TASK MATERIAL =
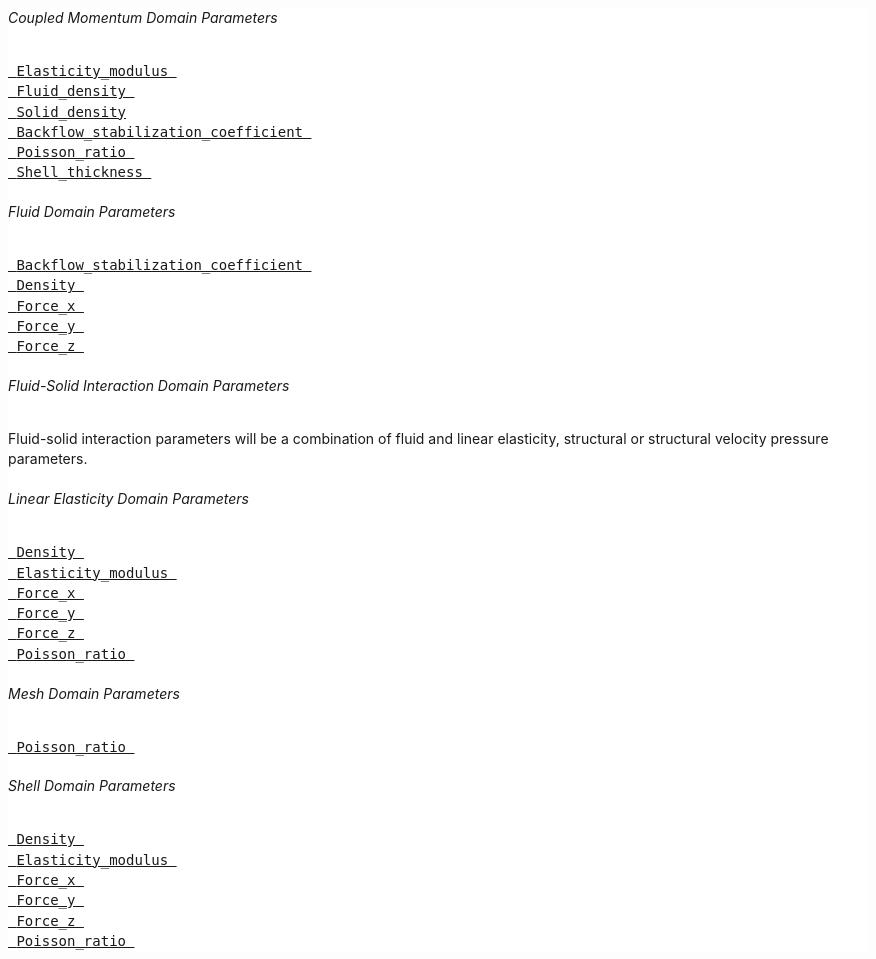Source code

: 

<h6 id="coupled_momentum_domain_parameters"> Coupled Momentum Domain Parameters </h6>
<pre>
<a href="#domain_Elasticity_modulus"> Elasticity_modulus <a>
<a href="#domain_Fluid_density"> Fluid_density <a>
<a href="#domain_Solid_density"> Solid_density<a>
<a href="#domain_Backflow_stabilization_coefficient"> Backflow_stabilization_coefficient <a>
<a href="#domain_Poisson_ratioa"> Poisson_ratio <a>
<a href="#domain_Shell_thickness"> Shell_thickness <a>
</pre>



<h6 id="fluid_domain_parameters"> Fluid Domain Parameters </h6>
<pre>
<a href="#domain_Backflow_stabilization_coefficient"> Backflow_stabilization_coefficient <a>
<a href="#domain_density"> Density <a>
<a href="#domain_Force_x"> Force_x <a>
<a href="#domain_Force_y"> Force_y <a>
<a href="#domain_Force_z"> Force_z <a>
</pre>



<h6 id="fluid-solid-interaction_domain_parameters"> Fluid-Solid Interaction Domain Parameters </h6>
Fluid-solid interaction parameters will be a combination of fluid and 
linear elasticity, structural or structural velocity pressure parameters. 



<h6 id="linear_elasticity_domain_parameters"> Linear Elasticity Domain Parameters </h6>
<pre>
<a href="#domain_Density"> Density <a>
<a href="#domain_Elasticity_modulus"> Elasticity_modulus <a>
<a href="#domain_Force_x"> Force_x <a>
<a href="#domain_Force_y"> Force_y <a>
<a href="#domain_Force_z"> Force_z <a>
<a href="#domain_Poisson_ratio"> Poisson_ratio <a>
</pre>



<h6 id="mesh_domain_parameters"> Mesh Domain Parameters </h6>
<pre>
<a href="#domain_Poisson_ratio"> Poisson_ratio <a>
</pre>



<h6 id="shell_domain_parameters"> Shell Domain Parameters </h6>
<pre>
<a href="#domain_Density"> Density <a>
<a href="#domain_Elasticity_modulus"> Elasticity_modulus <a>
<a href="#domain_Force_x"> Force_x <a>
<a href="#domain_Force_y"> Force_y <a>
<a href="#domain_Force_z"> Force_z <a>
<a href="#domain_Poisson_ratio"> Poisson_ratio <a>
</pre>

DIRECTIVE = Restate, word for word, all of the material above, leaving out the images.

ANSWER TO THE EXERCISE =
Source code

: 

<h6 id="coupled_momentum_domain_parameters"> Coupled Momentum Domain Parameters </h6>
<pre>
<a href="#domain_Elasticity_modulus"> Elasticity_modulus <a>
<a href="#domain_Fluid_density"> Fluid_density <a>
<a href="#domain_Solid_density"> Solid_density<a>
<a href="#domain_Backflow_stabilization_coefficient"> Backflow_stabilization_coefficient <a>
<a href="#domain_Poisson_ratioa"> Poisson_ratio <a>
<a href="#domain_Shell_thickness"> Shell_thickness <a>
</pre>



<h6 id="fluid_domain_parameters"> Fluid Domain Parameters </h6>
<pre>
<a href="#domain_Backflow_stabilization_coefficient"> Backflow_stabilization_coefficient <a>
<a href="#domain_density"> Density <a>
<a href="#domain_Force_x"> Force_x <a>
<a href="#domain_Force_y"> Force_y <a>
<a href="#domain_Force_z"> Force_z <a>
</pre>



<h6 id="fluid-solid-interaction_domain_parameters"> Fluid-Solid Interaction Domain Parameters </h6>
Fluid-solid interaction parameters will be a combination of fluid and 
linear elasticity, structural or structural velocity pressure parameters. 



<h6 id="linear_elasticity_domain_parameters"> Linear Elasticity Domain Parameters </h6>
<pre>
<a href="#domain_Density"> Density <a>
<a href="#domain_Elasticity_modulus"> Elasticity_modulus <a>
<a href="#domain_Force_x"> Force_x <a>
<a href="#domain_Force_y"> Force_y <a>
<a href="#domain_Force_z"> Force_z <a>
<a href="#domain_Poisson_ratio"> Poisson_ratio <a>
</pre>



<h6 id="mesh_domain_parameters"> Mesh Domain Parameters </h6>
<pre>
<a href="#domain_Poisson_ratio"> Poisson_ratio <a>
</pre>



<h6 id="shell_domain_parameters"> Shell Domain Parameters </h6>
<pre>
<a href="#domain_Density"> Density <a>
<a href="#domain_Elasticity_modulus"> Elasticity_modulus <a>
<a href="#domain_Force_x"> Force_x <a>
<a href="#domain_Force_y"> Force_y <a>
<a href="#domain_Force_z"> Force_z <a>
<a href="#domain_Poisson_ratio"> Poisson_ratio <a>
</pre>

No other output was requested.